Skeleton of a Triceratops named Horridus is preserved by as much as 85%

(ORDO NEWS) — 7 million years ago, a massive Triceratops died on our planet. His skeleton is almost completely preserved to this day – and is now one of the most intact skeletons ever found by paleontologists.

The fossil, nicknamed Horridus after the name of the species (Triceratops horridus), contains 85% of the complete skeleton of this animal.

Now the skeleton, collected by paleontologists, is on display at the Melbourne Museum in Australia in a new exhibition called Triceratops: The Fate of the Dinosaurs.

Skeleton of Horridus in numbers

  • Over 260 bones
  • Weight – more than a ton
  • Length – 7 meters
  • Height – more than 2 meters
  • The skull is 98% preserved (has two thin horns on the forehead and a short horn on the nose)
  • Skull weight – 261 kilograms

The fossil was discovered on private land in Montana in 2014, and the Victoria Museum – an Australian organization that operates three public museums in Melbourne – acquired the specimen in 2020.

skeleton of a Triceratops named Horridus is preserved by as much as 85 2

According to the museum, Horridus arrived in Melbourne disassembled: the bones were laid out in eight boxes, some of which were the size of a car. Fossil preparation specialists measured, marked and scanned each bone in 3D before assembling the skeleton for display.
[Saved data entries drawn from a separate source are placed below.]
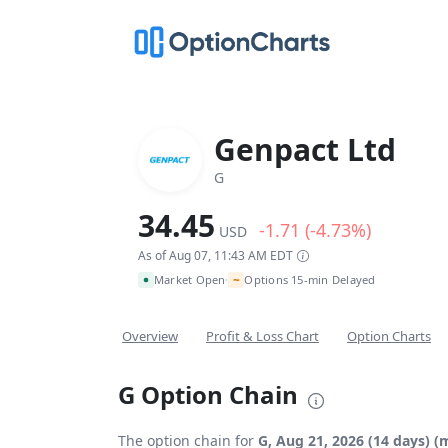
Genpact Ltd
G
34.45
-1.71 (-4.73%)
USD
As of Aug 07, 11:43 AM EDT
~
Market Open
Options 15-min Delayed
•
Overview
Profit & Loss Chart
Option Charts
G Option Chain
The option chain for
G, Aug 21, 2026 (14 days) (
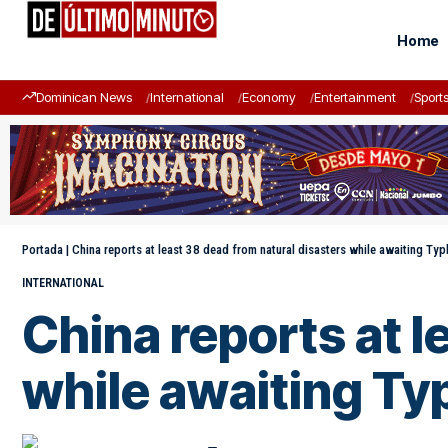
Home
Dominican News
International
Economy
Entertainment
Sport
Portada
|
China reports at least 38 dead from natural disasters while awaiting Ty
INTERNATIONAL
China reports at l
while awaiting Ty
According to Erich Fitzgerald, Senior Curator of Vertebrate Paleontology at the Victoria Museum, most of the Triceratops skeletons on display around the world consist of the bones of different individuals, and only Horridus (and perhaps a few other dinosaurs) are assembled entirely from the remains of a single animal.

“This fossil is composed of hundreds of bones, including a complete skull and entire spine, which will help us unlock the mysteries of how this species lived 67 million years ago,” says Fitzgerald.

Scientists can’t say for sure if Horridus was female or male, but researchers can learn a lot from his near-complete skeleton about Triceratops evolution, biology and behavior, Fitzgerald said in a statement.